PROBLEM TO SOLVE:
Gather every line of the listing below that contains the string "ciment", treating uppercase and lowercase as distinct.

* * * * * * *

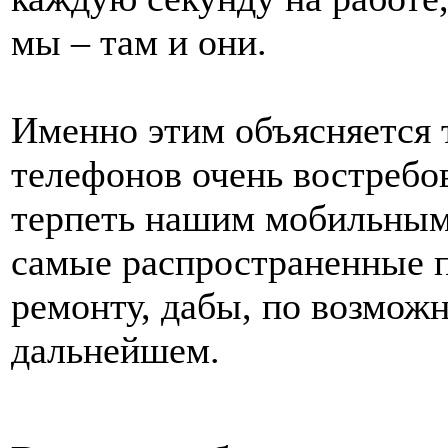
мы – там и они.
Позвоните, чтобы
уточнить цену
IDEA ISR-12HR-R
Именно этим объясняется 
телефонов очень востребов
терпеть нашим мобильным
2 450.00 грн.
самые распространенные 
IDEA ISR-09ARDN1
ION
ремонту, дабы, по возможн
дальнейшем.
0.00 грн.
Midea MSR-09HRA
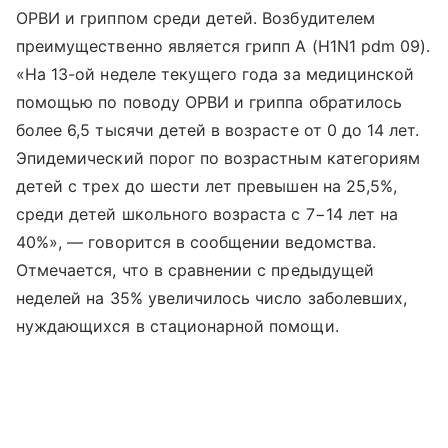
ОРВИ и гриппом среди детей. Возбудителем
преимущественно является грипп А (H1N1 pdm 09).
«На 13-ой неделе текущего года за медицинской
помощью по поводу ОРВИ и гриппа обратилось
более 6,5 тысячи детей в возрасте от 0 до 14 лет.
Эпидемический порог по возрастным категориям
детей с трех до шести лет превышен на 25,5%,
среди детей школьного возраста с 7−14 лет на
40%», — говорится в сообщении ведомства.
Отмечается, что в сравнении с предыдущей
неделей на 35% увеличилось число заболевших,
нуждающихся в стационарной помощи.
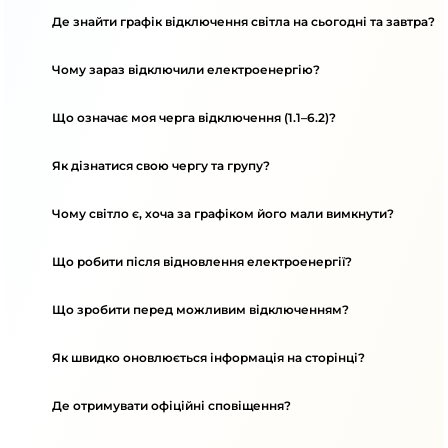
Де знайти графік відключення світла на сьогодні та завтра?
Чому зараз відключили електроенергію?
Що означає моя черга відключення (1.1–6.2)?
Як дізнатися свою чергу та групу?
Чому світло є, хоча за графіком його мали вимкнути?
Що робити після відновлення електроенергії?
Що зробити перед можливим відключенням?
Як швидко оновлюється інформація на сторінці?
Де отримувати офіційні сповіщення?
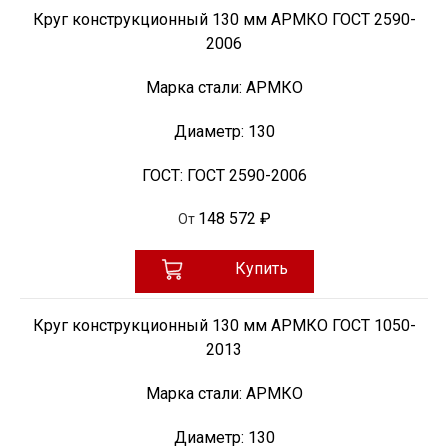
Круг конструкционный 130 мм АРМКО ГОСТ 2590-
2006
Марка стали:
АРМКО
Диаметр:
130
ГОСТ:
ГОСТ 2590-2006
148 572 ₽
От
Купить
Круг конструкционный 130 мм АРМКО ГОСТ 1050-
2013
Марка стали:
АРМКО
Диаметр:
130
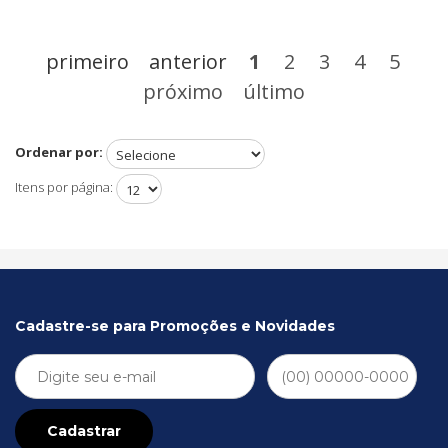
primeiro
anterior
1
2
3
4
5
próximo
último
Ordenar por:
Itens por página:
Cadastre-se para Promoções e Novidades
Cadastrar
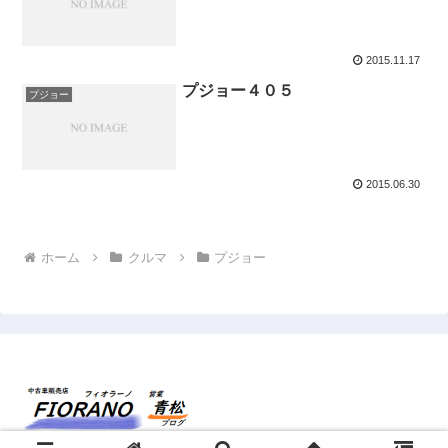
2015.11.17
プジョー４０５
プジョー
2015.06.30
ホーム
クルマ
プジョー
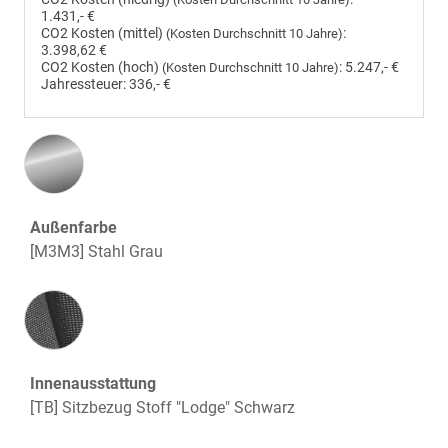
1.431,- €
CO2 Kosten (mittel)
:
(Kosten Durchschnitt 10 Jahre)
3.398,62 €
CO2 Kosten (hoch)
:
5.247,- €
(Kosten Durchschnitt 10 Jahre)
Jahressteuer:
336,- €
Außenfarbe
[M3M3] Stahl Grau
Innenausstattung
Innenausstattung
[TB] Sitzbezug Stoff "Lodge" Schwarz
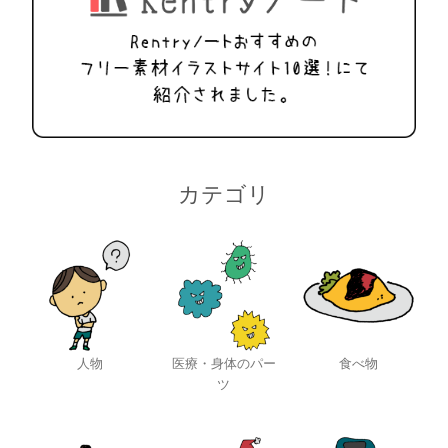
カテゴリ
人物
医療・身体のパー
食べ物
ツ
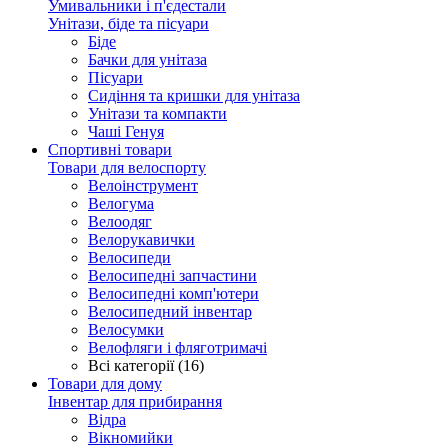
Умивальники і п'єдестали
Унітази, біде та пісуари
Біде
Бачки для унітаза
Пісуари
Сидіння та кришки для унітаза
Унітази та компакти
Чаші Генуя
Спортивні товари
Товари для велоспорту
Велоінструмент
Велогума
Велоодяг
Велорукавички
Велосипеди
Велосипедні запчастини
Велосипедні комп'ютери
Велосипедний інвентар
Велосумки
Велофляги і фляготримачі
Всі категорії (16)
Товари для дому
Інвентар для прибирання
Відра
Вікномийки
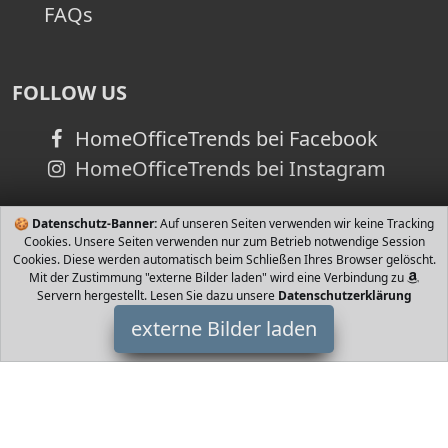
FAQs
FOLLOW US
HomeOfficeTrends bei Facebook
HomeOfficeTrends bei Instagram
🍪
Datenschutz-Banner:
Auf unseren Seiten verwenden wir keine Tracking
Cookies. Unsere Seiten verwenden nur zum Betrieb notwendige Session
Cookies. Diese werden automatisch beim Schließen Ihres Browser gelöscht.
Mit der Zustimmung "externe Bilder laden" wird eine Verbindung zu
Servern hergestellt. Lesen Sie dazu unsere
Datenschutzerklärung
externe Bilder laden
Sorand
Misc. KV Motor bringt das Flugzeug in die Höhe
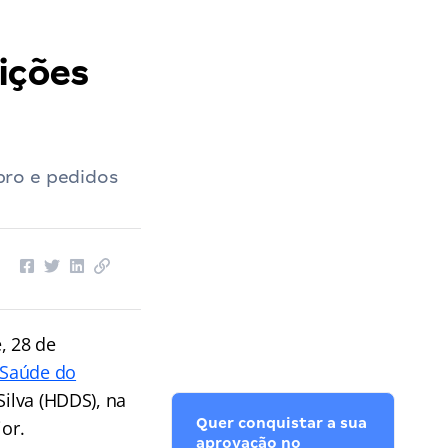
ições
bro e pedidos
, 28 de
 Saúde do
Silva (HDDS), na
Quer conquistar a sua
or.
aprovação no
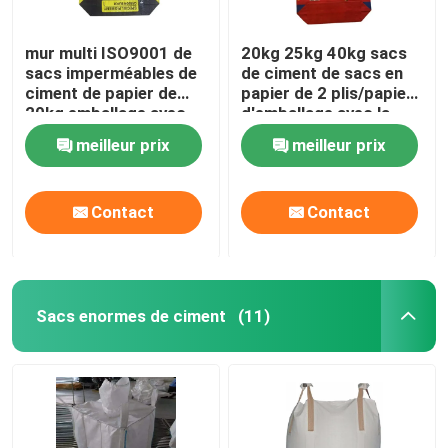
mur multi ISO9001 de
20kg 25kg 40kg sacs
sacs imperméables de
de ciment de sacs en
ciment de papier de
papier de 2 plis/papier
20kg emballage avec
d'emballage avec la
l'adhésif
poudre adhésive
meilleur prix
meilleur prix
Contact
Contact
Sacs enormes de ciment
(11)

* * * * * * *

EXERCISE ANSWER:
de ciment de sacs en
ciment de papier de
Sacs enormes de ciment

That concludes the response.